-----Original Message-----
From: Alexander Graf [mailto:address@hidden
Sent: Tuesday, June 11, 2013 6:10 PM
To: Bhushan Bharat-R65777
Cc: Wood Scott-B07421; Andreas Färber; address@hidden; qemu-
address@hidden
Subject: Re: [Qemu-devel] [PATCH v2]booke: timer: Deactivate timer for
target_bit above 61
On 06/11/2013 01:40 PM, Bhushan Bharat-R65777 wrote:
-----Original Message-----
From: Alexander Graf [mailto:address@hidden
Sent: Monday, June 10, 2013 11:40 PM
To: Wood Scott-B07421
Cc: Bhushan Bharat-R65777; Andreas Färber; address@hidden; qemu-
address@hidden; Wood Scott-B07421
Subject: Re: [Qemu-devel] [PATCH v2]booke: timer: Deactivate timer
for target_bit above 61
On 10.06.2013, at 19:20, Scott Wood wrote:
On 06/10/2013 09:26:18 AM, Alexander Graf wrote:
On 06/10/2013 02:47 PM, Bhushan Bharat-R65777 wrote:
-----Original Message-----
From: Andreas Färber [mailto:address@hidden
Sent: Monday, June 10, 2013 5:43 PM
To: Bhushan Bharat-R65777
Cc: address@hidden; address@hidden; address@hidden;
Wood
Scott- B07421; Bhushan Bharat-R65777
Subject: Re: [Qemu-devel] [PATCH v2]booke: timer: Deactivate
timer for target_bit above 61 So IIUC we can only allow 63 bits due to
signedness, thus a maximum of (1<< 62), thus target_bit<= 61.

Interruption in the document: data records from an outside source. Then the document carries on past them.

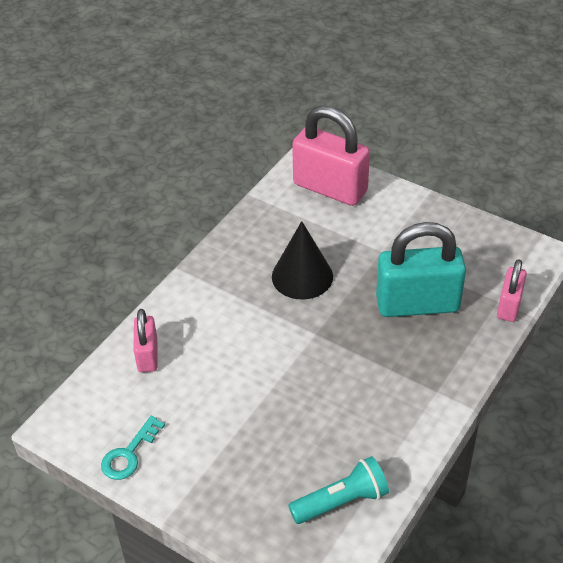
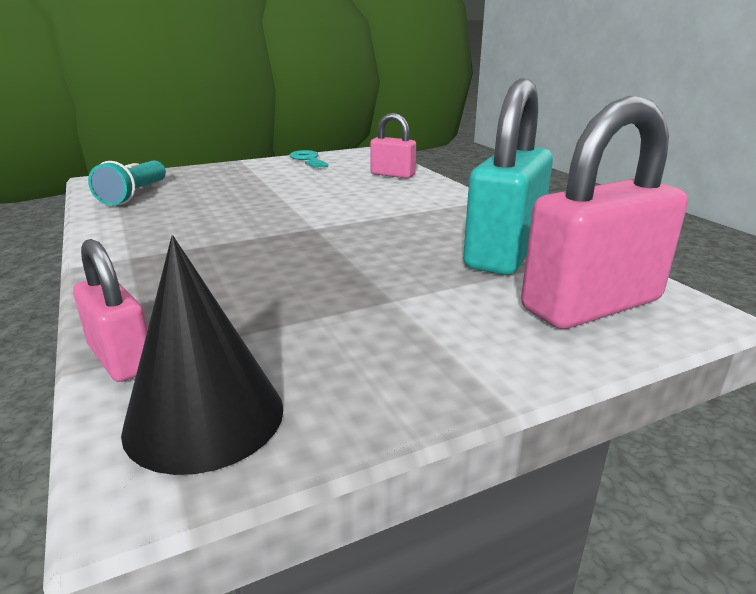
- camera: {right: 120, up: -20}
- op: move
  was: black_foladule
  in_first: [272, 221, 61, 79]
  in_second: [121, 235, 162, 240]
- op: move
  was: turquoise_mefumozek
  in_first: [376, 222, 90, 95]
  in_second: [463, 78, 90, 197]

Any chance at least the comment can be worded to explain that any
better? Maybe also use (target-bit + 1>= 63) or period> INT64_MAX as
condition?
How about this:
/* QEMU timer supports a maximum timer of INT64_MAX
(0x7fffffff_ffffffff).
* Run booke fit/wdog timer when
* ((1ULL<< target_bit + 1)< 0x40000000_00000000), i.e target_bit
=
61.
* Also the time with this maximum target_bit (with current range of
* CPU frequency PowerPC supports) will be many many years. So it is
* pretty safe to stop the timer above this threshold. */
How about
/* This timeout will take years to trigger. Treat the timer as
disabled. */
There should be at least a brief mention that it's because the QEMU
timer can't handle larger values,
If it can't handle higher values, maybe it's better to just set the
timer value to INT64_MAX when we detect an overflow? That would make
the code plainly obvious.
What about below comment (a mix of both :)):
/* Timeout calculated with (target_bit + 1)> 62 will take
* hundreds of years to trigger. Treat the timer as disabled.
* Also this timeout is within the qemu supported maximum
* timeout limit (INT64_MAX.). */
Ok, next question: Why does return disable the timer?